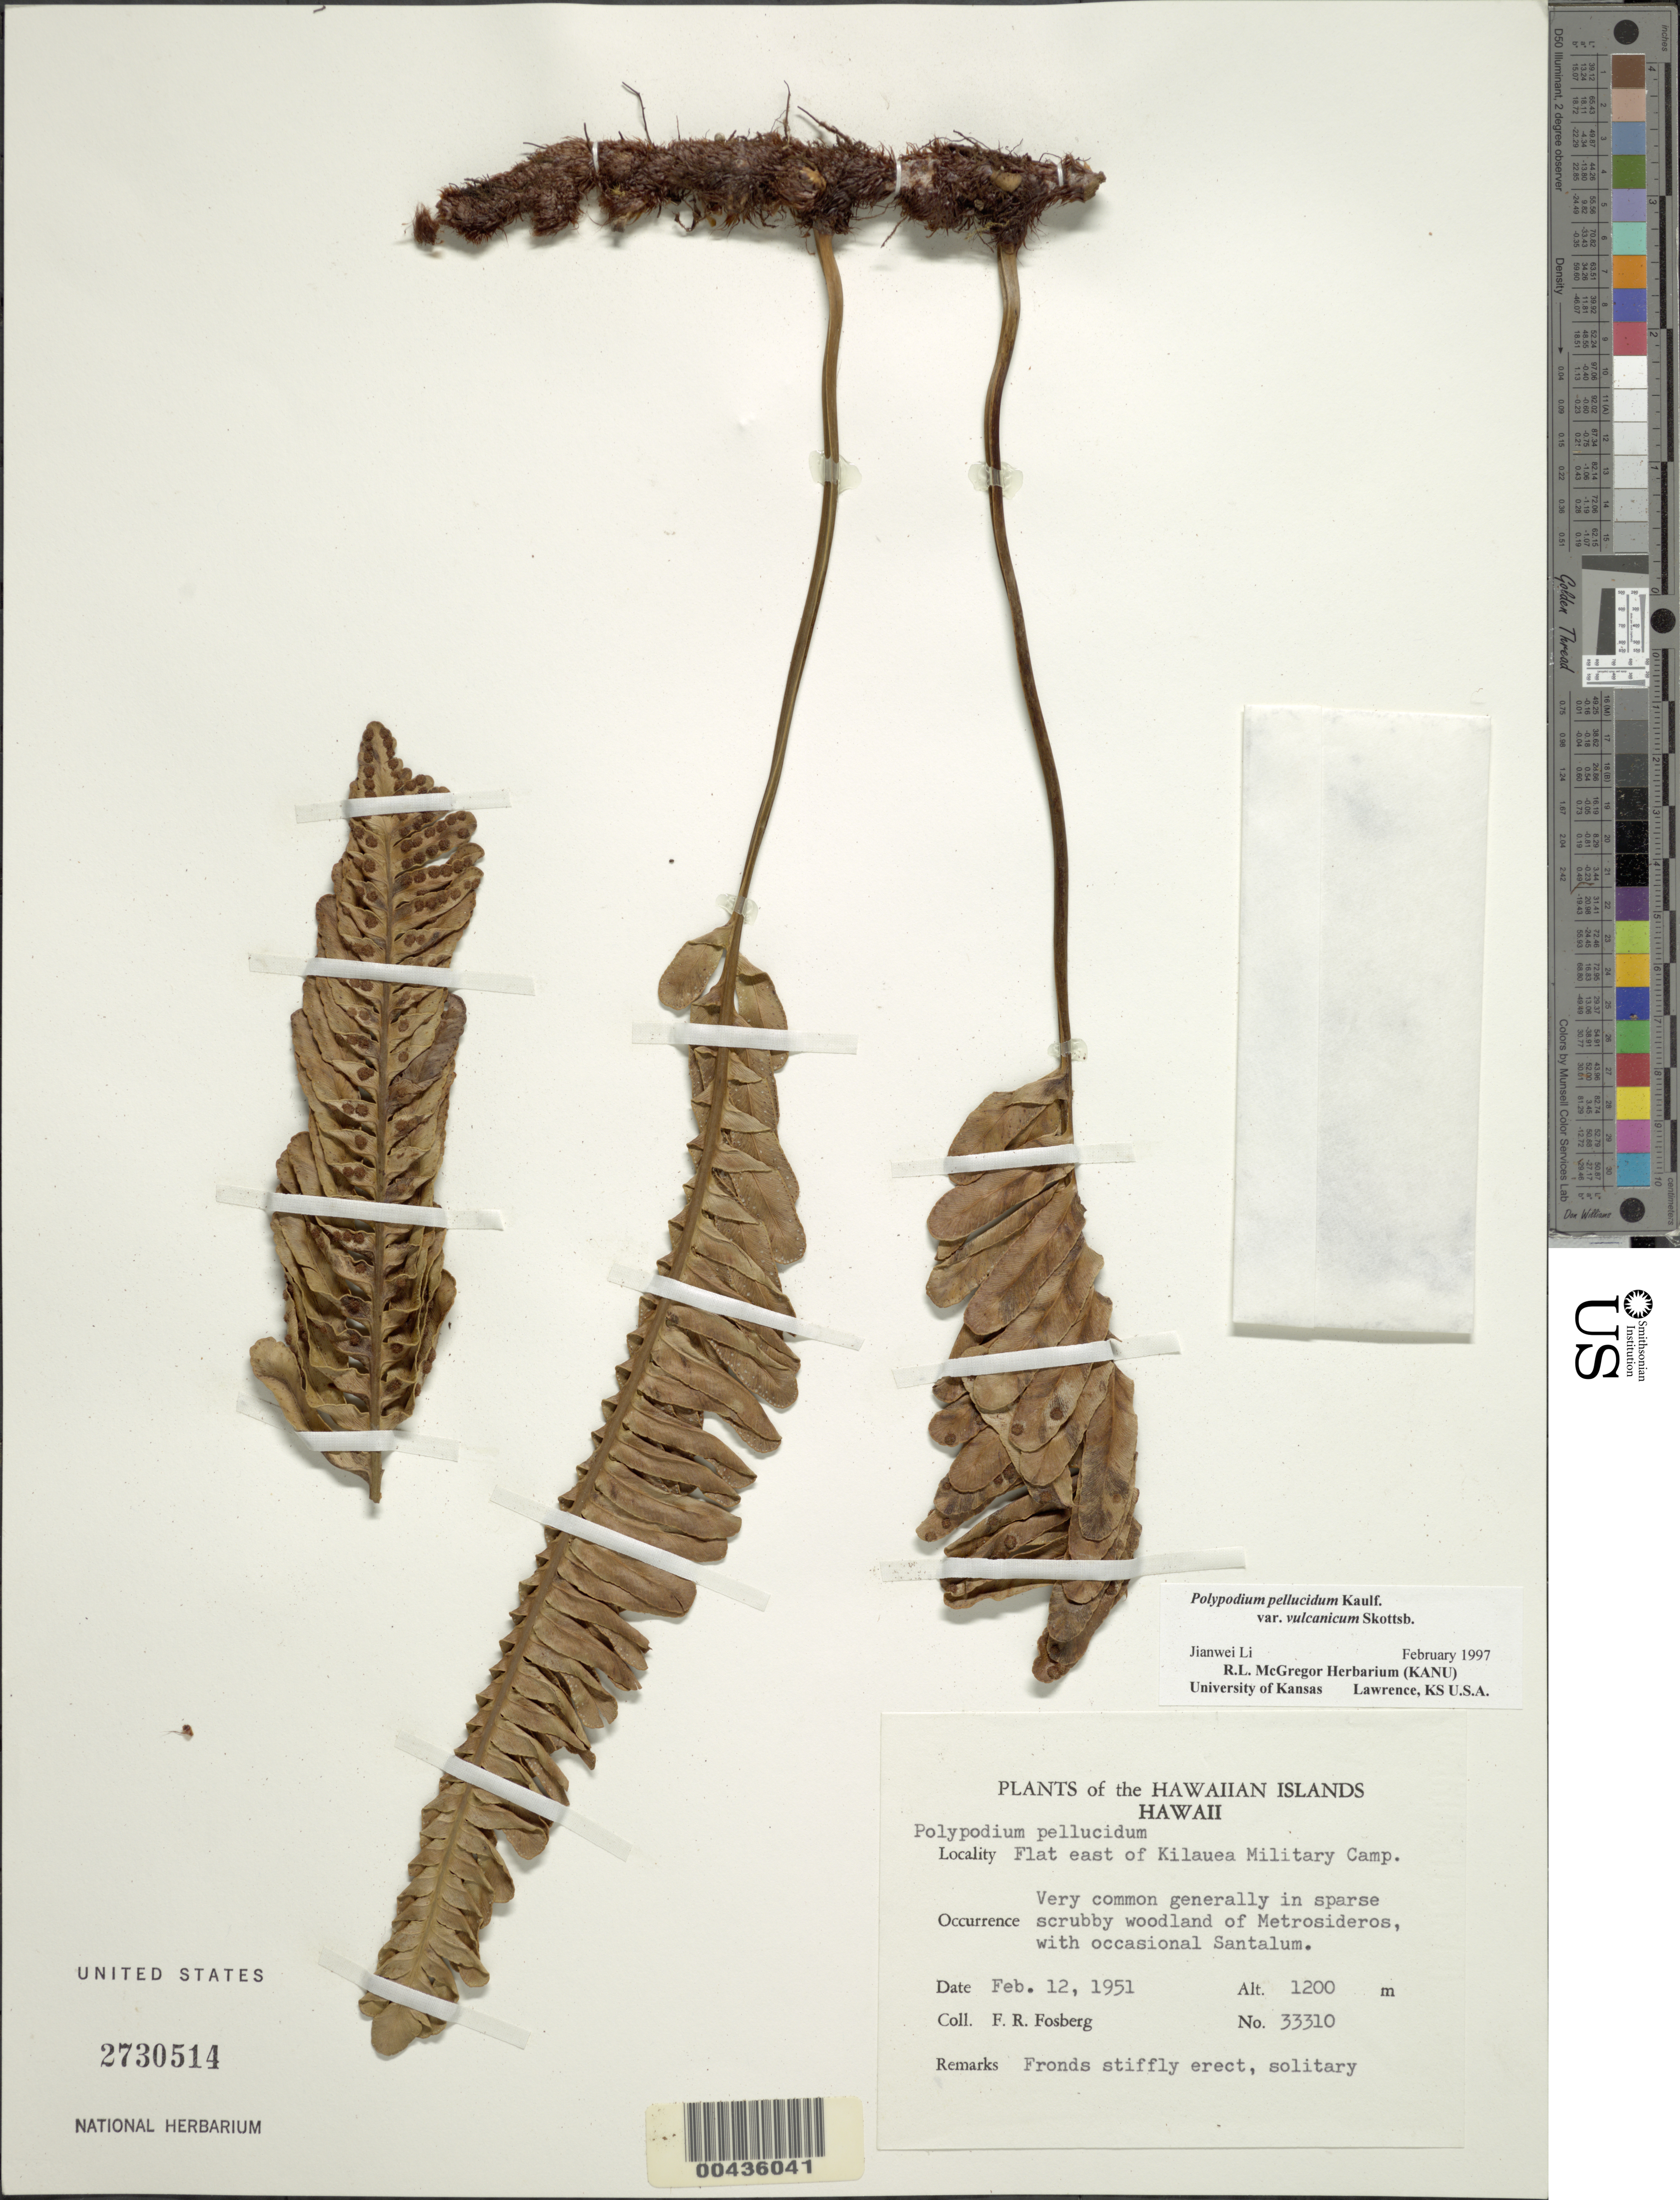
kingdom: Plantae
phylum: Tracheophyta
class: Polypodiopsida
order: Polypodiales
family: Polypodiaceae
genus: Polypodium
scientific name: Polypodium pellucidum var. vulcanicum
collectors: F. R. Fosberg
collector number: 33310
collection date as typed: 12 Feb 1951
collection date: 1951-02-12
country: United States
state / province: Hawaii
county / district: Hawaii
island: Hawaii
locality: Flat E of Kilauea Military Camp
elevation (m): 1200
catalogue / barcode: US 2730514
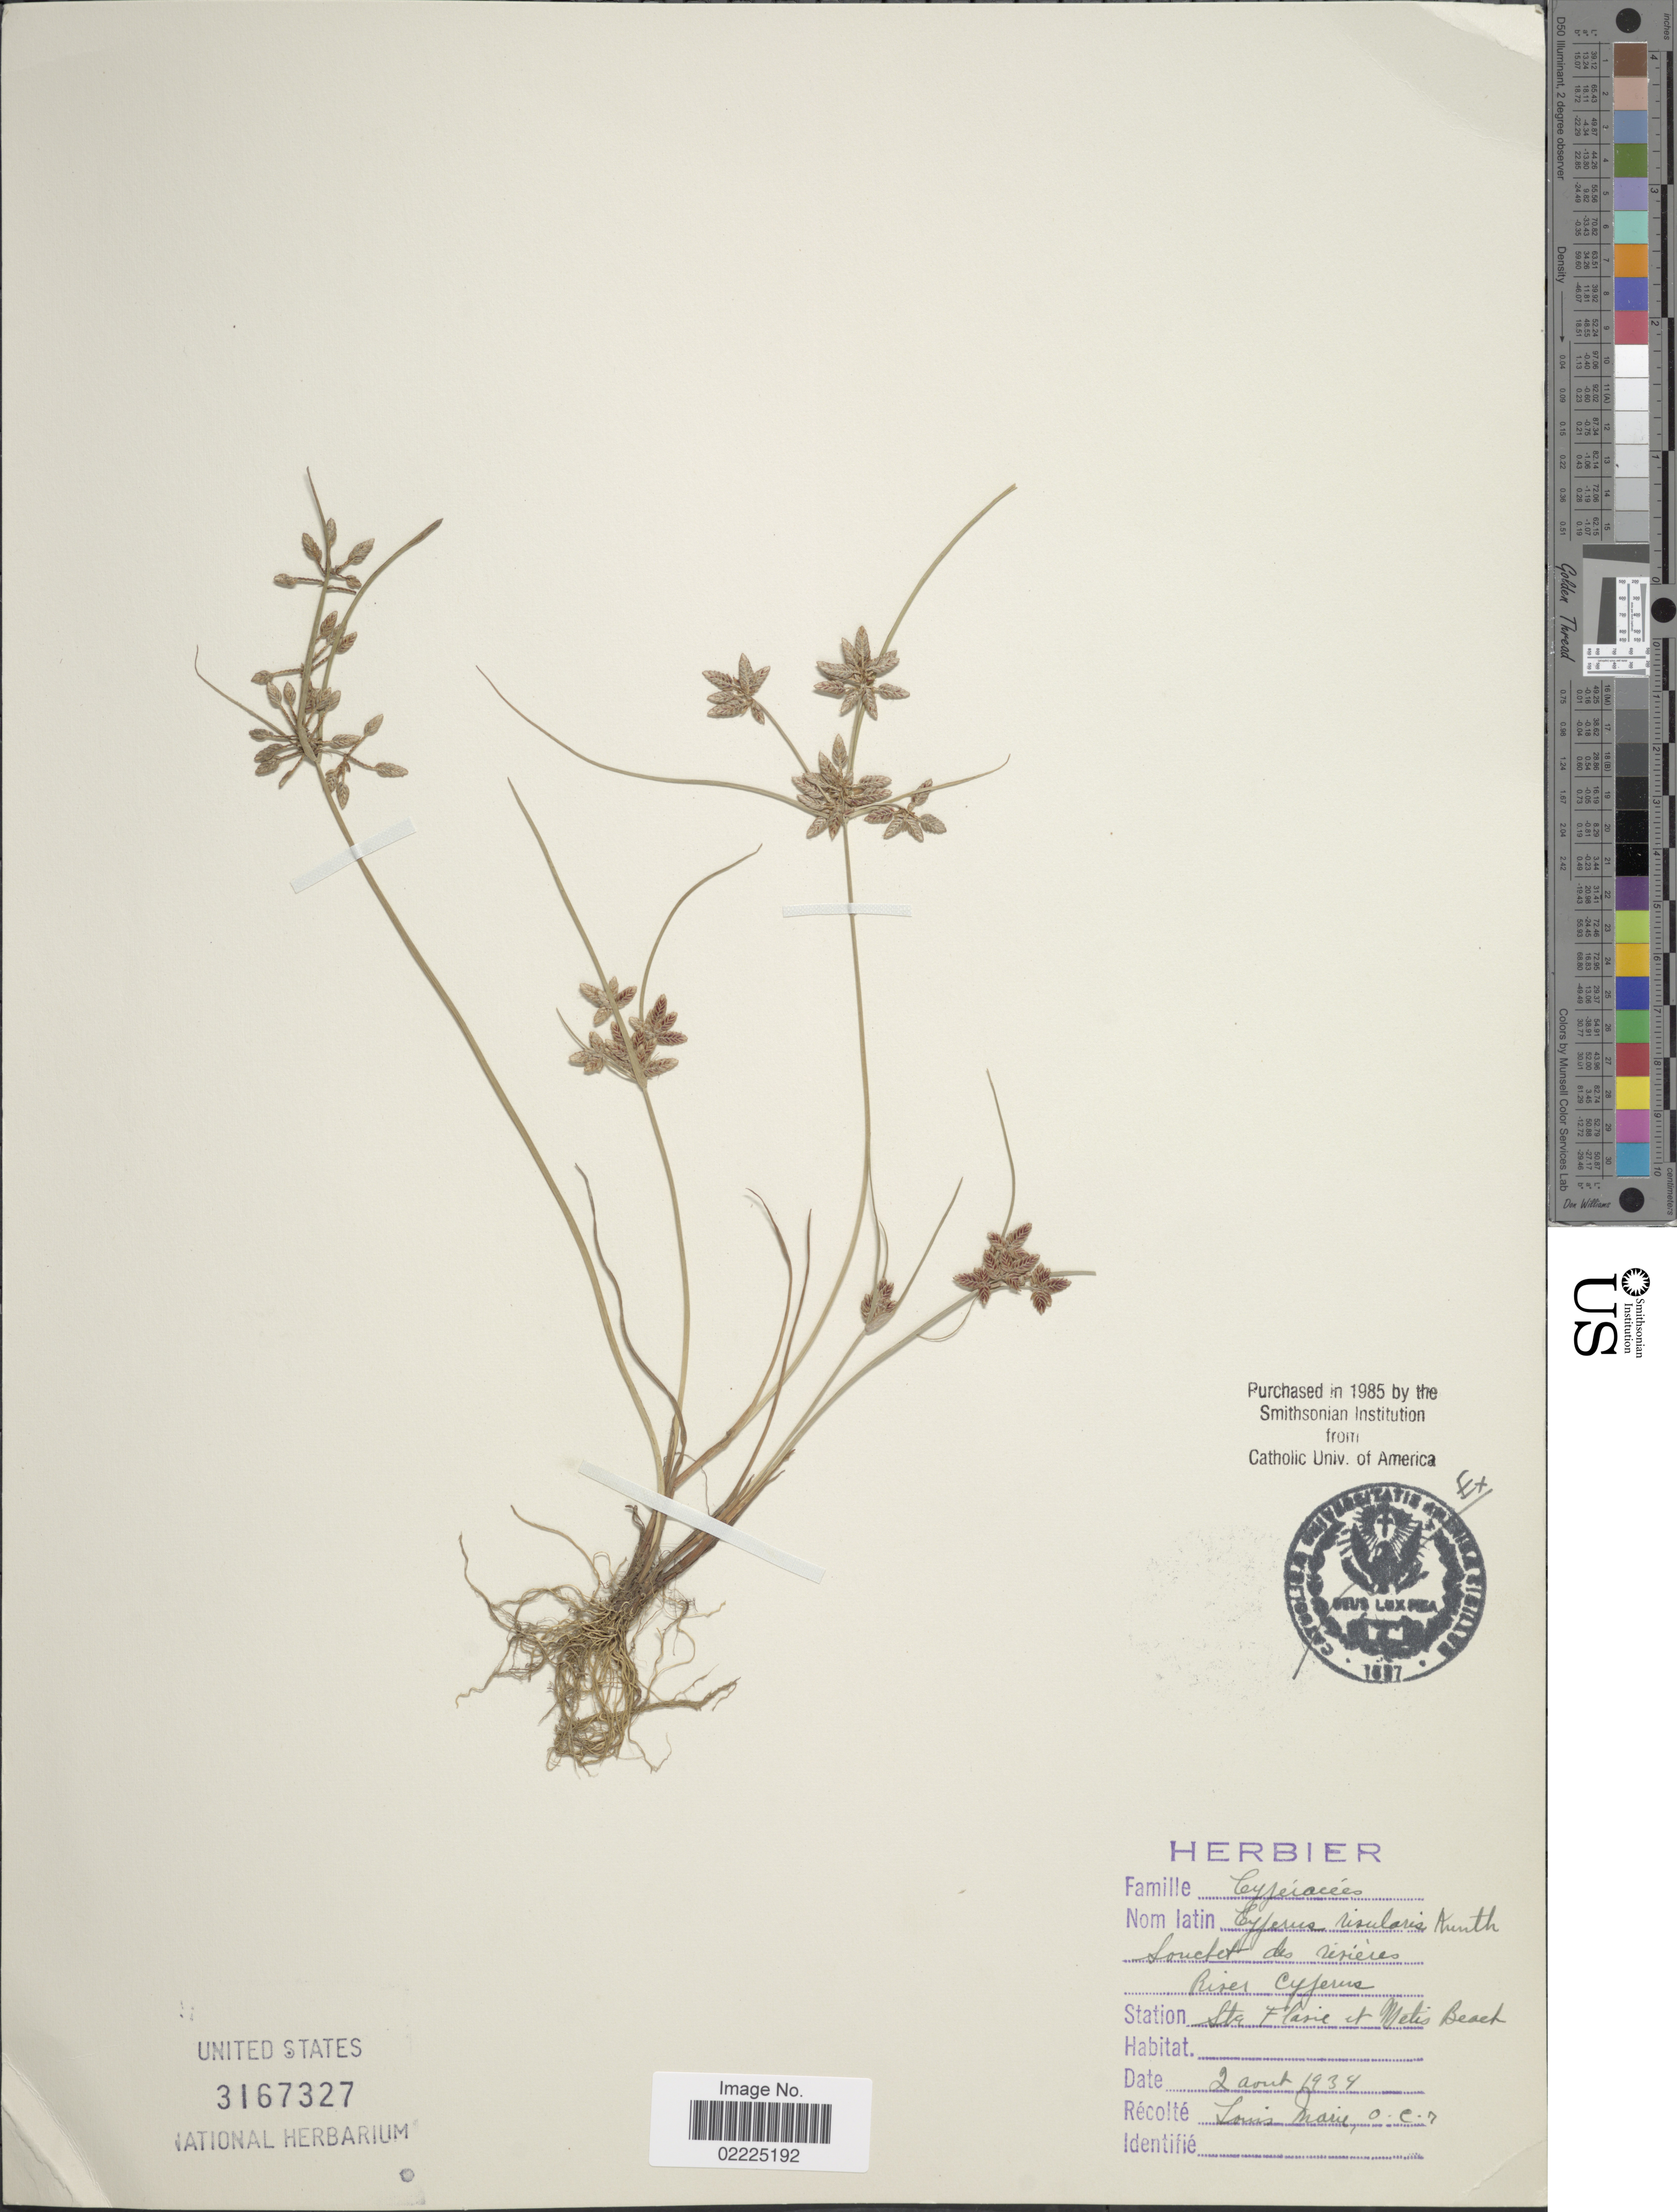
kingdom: Plantae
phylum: Tracheophyta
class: Liliopsida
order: Poales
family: Cyperaceae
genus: Cyperus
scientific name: Cyperus bipartitus Torr.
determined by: Strong, Mark T., (BOT), Smithsonian Institution - National Museum of Natural History (UNITED STATES)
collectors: L. Marie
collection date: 1934-08-02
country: Canada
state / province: Quebec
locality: Ste. Flasie et Metis Beach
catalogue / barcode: US 3167327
━━━━━━━━━━━━━━━━━━━━
## SET PROBLEM
Which lines in the entries above contain the string "date", with uppercase and lowercase treated as distinct? Copy each such line in full.

## ANSWER BELOW
collection date as typed: 12 Feb 1951
collection date: 1951-02-12
collection date: 1934-08-02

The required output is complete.